## What you have to do
Check each line below for "ankle" and give the count of those that have it, nothing else.

☆ ☆ ☆ ☆ ☆

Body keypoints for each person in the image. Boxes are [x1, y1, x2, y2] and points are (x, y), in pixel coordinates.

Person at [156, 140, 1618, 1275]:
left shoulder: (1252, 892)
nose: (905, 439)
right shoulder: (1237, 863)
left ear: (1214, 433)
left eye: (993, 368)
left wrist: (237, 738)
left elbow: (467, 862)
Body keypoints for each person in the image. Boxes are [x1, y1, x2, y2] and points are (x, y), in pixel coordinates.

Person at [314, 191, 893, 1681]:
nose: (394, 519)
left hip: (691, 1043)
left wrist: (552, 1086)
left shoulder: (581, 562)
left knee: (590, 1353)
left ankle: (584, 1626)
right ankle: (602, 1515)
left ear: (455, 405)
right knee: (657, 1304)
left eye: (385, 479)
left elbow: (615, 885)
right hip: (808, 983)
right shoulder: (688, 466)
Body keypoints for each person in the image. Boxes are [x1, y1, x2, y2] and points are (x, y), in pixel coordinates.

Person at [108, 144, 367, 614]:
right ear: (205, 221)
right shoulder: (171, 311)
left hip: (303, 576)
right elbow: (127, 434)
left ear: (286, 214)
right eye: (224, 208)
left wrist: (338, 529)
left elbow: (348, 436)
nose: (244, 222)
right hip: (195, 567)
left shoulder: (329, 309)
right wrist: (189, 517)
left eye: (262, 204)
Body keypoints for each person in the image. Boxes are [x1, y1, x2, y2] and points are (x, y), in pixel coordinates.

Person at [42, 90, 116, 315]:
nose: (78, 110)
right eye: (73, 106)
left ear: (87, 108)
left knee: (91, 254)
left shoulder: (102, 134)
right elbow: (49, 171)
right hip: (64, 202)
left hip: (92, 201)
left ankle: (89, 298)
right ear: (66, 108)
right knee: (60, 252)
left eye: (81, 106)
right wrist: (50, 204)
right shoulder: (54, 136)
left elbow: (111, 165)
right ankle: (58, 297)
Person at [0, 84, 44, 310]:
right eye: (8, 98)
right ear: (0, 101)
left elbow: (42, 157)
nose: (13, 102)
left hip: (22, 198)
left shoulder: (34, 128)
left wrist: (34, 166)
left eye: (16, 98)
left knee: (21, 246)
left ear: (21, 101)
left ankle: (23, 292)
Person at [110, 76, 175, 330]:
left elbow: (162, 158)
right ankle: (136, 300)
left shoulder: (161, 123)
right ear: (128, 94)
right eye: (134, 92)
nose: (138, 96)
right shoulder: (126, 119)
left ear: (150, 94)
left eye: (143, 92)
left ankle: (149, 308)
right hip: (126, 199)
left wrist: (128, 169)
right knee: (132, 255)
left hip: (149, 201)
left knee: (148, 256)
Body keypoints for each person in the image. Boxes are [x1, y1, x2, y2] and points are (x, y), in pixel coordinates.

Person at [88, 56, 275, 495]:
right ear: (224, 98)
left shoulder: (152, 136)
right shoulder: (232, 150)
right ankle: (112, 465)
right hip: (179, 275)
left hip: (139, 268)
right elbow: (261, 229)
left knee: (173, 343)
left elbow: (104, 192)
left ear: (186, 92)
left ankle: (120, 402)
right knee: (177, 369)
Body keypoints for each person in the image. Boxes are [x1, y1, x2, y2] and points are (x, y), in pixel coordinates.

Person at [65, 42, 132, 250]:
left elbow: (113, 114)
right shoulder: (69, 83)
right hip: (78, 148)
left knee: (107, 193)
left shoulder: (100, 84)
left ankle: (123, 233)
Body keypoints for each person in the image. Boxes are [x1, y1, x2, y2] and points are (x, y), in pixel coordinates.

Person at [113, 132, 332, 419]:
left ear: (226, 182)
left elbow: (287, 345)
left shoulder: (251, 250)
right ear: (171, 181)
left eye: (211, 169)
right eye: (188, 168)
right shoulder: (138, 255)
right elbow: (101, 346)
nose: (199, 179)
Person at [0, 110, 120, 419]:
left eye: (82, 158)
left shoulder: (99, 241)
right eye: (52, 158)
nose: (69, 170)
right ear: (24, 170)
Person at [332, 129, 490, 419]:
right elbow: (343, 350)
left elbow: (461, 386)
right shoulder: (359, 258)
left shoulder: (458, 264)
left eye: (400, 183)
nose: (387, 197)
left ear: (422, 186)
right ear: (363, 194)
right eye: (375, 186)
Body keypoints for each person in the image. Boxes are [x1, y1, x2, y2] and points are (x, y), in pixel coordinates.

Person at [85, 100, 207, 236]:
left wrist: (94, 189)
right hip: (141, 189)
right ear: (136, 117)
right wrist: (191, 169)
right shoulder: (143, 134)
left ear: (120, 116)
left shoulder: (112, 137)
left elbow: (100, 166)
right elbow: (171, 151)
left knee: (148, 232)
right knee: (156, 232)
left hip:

☆ ☆ ☆ ☆ ☆

## Your response
10